Provided passage ::
· · ·

Killing Joke are a curious band. Contemporaneous with Joy Division they shared some elements of a sound. Doomy basslines, a slightly cleaner sound than punk, tribal drumbeats and the remarkable and aggressive vocals of Jaz Coleman. Coleman (described by some as a ‘megalomaniac’) brought a level of theatricality to them which was entirely missing from their Manchester counterparts. And also the sense that however over the top their image there was something profoundly odd about the whole enterprise… Actually that theatricality pretty much made me lose interest in them around the late 1980s and it wasn’t until the mid-1990s that I started listening to their later material.

Their first eponymously named album had a typically stark, late 1970s, early 1980s monochrome cover image. And the selection of tracks included such as The Wait, here on YouTube…

Musically there was something of a shared approach with Joy Division – an approach that Coleman has in interview likened to a sort of music which is only slightly influenced by blues but draws its main inspiration fro the industrial and the European (unfortunately room there for massive misinterpretation, or mischief). Initially that punk inspired harshness that mellowed. 1985 and Night Time saw them adopt keyboards while Coleman moderated his vocals to something approaching a croon. The difference being that unlike New Order they went back to the harshness, perhaps even amplified it as they subsumed the influence of bands which were influenced by their original configuration.

There was always a political subtext to Killing Joke. And that subtext was not a million miles away from Joy Division, although arguably considerably more overt. Alienation, cynicism and…well, elitism as well. Not a political elitism, but a cultural one. In this they definitely veered back towards at least some of the Joy Division aesthetic.

Take ‘Multitudes’ from Night Time:

Far from the multitudes a few will always stand
They don’t fit in they don’t belong – move on, move on this way

Indeed.

Needless to say their credibility was only enhanced when Nirvana (who as time passes I’m beginning to suspect were largely chancers, however nice Dave Grohl may be as a person) ahem…borrowed… the bass line from Eighties for their track Come as You Are…

And Eighties too was overtly political as evidenced by the video…

This sharpened as time went on. By 1990’s ‘Extremities, Dirt and Various Repressed Emotions’ they had begun to shift away from their cleaner mid 1980s sound towards the denser approach of their early albums. And this had overtly political tracks such as ‘Money is not our God’.

· · ·

Tasks for this exercise ::
#1 Return everything in the Killing Joke post from "And Eighties too" down to "not our God’.", word for word.
#2 Answer these from the Killing Joke post:
(a) Which 1985 album saw the band adopt keyboards?
(b) Which Nirvana track used the bass line from Eighties?
(c) Which track from 'Extremities, Dirt and Various Repressed Emotions' is named as overtly political?
#3 Write what comes next in the Killing Joke post, starting after its last sentence.
The material after this point is separate from the Killing Joke post.

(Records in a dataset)
· · ·

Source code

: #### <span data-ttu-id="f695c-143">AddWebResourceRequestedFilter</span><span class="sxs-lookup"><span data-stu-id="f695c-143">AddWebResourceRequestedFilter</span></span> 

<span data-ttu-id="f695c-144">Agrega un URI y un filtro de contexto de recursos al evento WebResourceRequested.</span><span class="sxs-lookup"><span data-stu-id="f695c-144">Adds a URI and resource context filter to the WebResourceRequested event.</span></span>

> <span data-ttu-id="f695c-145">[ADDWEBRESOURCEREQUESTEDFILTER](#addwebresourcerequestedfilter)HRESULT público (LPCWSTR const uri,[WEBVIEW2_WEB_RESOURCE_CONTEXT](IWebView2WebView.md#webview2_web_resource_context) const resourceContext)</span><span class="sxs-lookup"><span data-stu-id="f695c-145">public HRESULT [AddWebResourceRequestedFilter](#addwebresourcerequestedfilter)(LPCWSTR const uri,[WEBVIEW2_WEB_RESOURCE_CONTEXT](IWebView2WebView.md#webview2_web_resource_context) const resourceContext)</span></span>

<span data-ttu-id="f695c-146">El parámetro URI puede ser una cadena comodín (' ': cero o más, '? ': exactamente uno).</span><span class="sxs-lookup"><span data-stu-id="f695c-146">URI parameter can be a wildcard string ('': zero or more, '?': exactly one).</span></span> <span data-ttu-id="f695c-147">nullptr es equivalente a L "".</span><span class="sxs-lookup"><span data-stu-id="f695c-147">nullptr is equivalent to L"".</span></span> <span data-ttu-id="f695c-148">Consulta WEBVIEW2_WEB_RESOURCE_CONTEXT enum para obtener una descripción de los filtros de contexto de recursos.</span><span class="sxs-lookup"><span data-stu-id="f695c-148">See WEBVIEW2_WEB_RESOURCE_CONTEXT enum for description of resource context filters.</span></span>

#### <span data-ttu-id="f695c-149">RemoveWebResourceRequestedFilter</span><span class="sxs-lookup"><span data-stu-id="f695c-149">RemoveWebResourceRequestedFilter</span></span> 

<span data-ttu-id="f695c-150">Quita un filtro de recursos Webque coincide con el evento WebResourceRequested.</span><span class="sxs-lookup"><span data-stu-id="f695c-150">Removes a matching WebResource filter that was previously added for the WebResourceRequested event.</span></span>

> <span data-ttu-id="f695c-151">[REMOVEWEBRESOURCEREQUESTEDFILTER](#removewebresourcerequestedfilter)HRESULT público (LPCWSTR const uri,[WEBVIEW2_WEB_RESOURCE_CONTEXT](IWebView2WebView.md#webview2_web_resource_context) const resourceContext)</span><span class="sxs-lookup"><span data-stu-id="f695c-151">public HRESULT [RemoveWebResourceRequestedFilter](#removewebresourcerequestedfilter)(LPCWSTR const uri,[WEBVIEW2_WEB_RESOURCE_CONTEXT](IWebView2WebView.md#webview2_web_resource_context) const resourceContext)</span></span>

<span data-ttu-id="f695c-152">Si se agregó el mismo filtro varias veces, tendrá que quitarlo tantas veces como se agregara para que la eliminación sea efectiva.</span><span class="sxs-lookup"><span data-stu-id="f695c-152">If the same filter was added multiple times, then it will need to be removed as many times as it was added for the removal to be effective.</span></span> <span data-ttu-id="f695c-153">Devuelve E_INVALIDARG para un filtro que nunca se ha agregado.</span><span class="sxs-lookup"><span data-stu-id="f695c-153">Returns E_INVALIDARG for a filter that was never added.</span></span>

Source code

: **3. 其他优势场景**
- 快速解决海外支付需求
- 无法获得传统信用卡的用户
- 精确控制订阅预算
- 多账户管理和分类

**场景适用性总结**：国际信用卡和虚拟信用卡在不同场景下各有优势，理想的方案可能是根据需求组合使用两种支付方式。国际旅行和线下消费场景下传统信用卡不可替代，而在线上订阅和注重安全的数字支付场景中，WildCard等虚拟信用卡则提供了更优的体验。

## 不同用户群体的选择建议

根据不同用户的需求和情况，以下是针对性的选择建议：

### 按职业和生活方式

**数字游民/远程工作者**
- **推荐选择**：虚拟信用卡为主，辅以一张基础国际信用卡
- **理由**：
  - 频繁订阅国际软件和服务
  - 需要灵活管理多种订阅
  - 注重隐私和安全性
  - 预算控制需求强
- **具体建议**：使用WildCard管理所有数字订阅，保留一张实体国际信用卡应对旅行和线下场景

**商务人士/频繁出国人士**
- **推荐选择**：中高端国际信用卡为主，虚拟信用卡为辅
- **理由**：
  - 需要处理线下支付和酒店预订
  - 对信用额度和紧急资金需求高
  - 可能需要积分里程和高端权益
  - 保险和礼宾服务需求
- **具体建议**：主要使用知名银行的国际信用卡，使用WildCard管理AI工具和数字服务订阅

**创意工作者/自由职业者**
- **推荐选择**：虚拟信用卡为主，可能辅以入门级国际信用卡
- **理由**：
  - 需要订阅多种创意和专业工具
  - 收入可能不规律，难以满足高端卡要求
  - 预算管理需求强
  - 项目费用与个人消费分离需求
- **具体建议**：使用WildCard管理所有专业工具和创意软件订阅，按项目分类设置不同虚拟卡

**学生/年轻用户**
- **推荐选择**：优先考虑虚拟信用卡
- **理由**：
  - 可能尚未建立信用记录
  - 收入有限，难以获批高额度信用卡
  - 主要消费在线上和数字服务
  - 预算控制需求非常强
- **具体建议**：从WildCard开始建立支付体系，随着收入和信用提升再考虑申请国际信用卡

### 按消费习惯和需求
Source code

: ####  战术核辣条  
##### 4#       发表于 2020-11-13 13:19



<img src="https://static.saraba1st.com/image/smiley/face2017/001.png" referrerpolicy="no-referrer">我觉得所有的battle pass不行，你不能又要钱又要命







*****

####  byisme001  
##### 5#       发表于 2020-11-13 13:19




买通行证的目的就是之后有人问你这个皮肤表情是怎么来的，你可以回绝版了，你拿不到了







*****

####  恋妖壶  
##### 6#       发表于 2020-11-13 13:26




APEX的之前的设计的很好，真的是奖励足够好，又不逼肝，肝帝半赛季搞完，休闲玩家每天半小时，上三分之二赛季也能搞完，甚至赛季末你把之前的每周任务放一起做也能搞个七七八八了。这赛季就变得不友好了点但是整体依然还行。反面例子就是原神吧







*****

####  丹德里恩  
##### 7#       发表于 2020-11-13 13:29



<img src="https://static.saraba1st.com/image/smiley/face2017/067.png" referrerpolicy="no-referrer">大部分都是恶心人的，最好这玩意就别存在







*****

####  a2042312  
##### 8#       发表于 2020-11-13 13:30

· · ·

Response list ::
#1
And Eighties too was overtly political as evidenced by the video…

This sharpened as time went on. By 1990’s ‘Extremities, Dirt and Various Repressed Emotions’ they had begun to shift away from their cleaner mid 1980s sound towards the denser approach of their early albums. And this had overtly political tracks such as ‘Money is not our God’.

#2
(a) Night Time
(b) Come as You Are
(c) 'Money is not our God'

#3
I saw them about four years ago playing the Music Centre. Coleman came on looking like nothing so much as a hermit. Torn and shapeless robe, lank locks, sub Alice Cooper makeup. A throaty roar and he was off. The band was fairly loud and he’d clearly reverted to the earliest incarnation, with a sound pitched someway towards death metal. It was, if I recall correctly the day Saddam was captured by US forces in Iraq, and somehow the apocalyptic sound of the band suited the times.

It’s one of those things really. You either love it or… you don’t. The opportunity to see them live outweighed a certain loss of subtlety of delivery. And there was a loss. Coleman has a fine voice capable of both barked like vocals or softer more melodic songs.

But the dirt in the mix is what made Killing Joke such an interesting, if sometimes ludicrous, proposition. An interest in numerology saw a frazzled band depart for Iceland during the 1980s convinced that the world was coming to an end. One track on ‘Pandemonium’ was recorded live in the Pyramids (no, not at, in). It all sounds a bit, well…Led Zeppelin, doesn’t it? And that’s an interesting comparison to make because like Zeppelin there was a conscious effort on the part of those who were in KJ to push back the boundaries of the music way beyond their original starting point. Youth was a producer of note (including – unfortunately – The Verve’s ‘Urban Hymns’). And Coleman has had something of a classical career working with the New Zealand Symphony Orchestra and the Prague Symphony Orchestra.

And what do I see when I visit wiki? Why the alarming news that he has been appointed Composer to the European Union. I don’t know. It sounds like a gag to me, although he has confirmed it in interview. I’ve tried to get supporting evidence for this proposition, but there’s none to be found on the EU website. Which is a pity, because it is such a great idea.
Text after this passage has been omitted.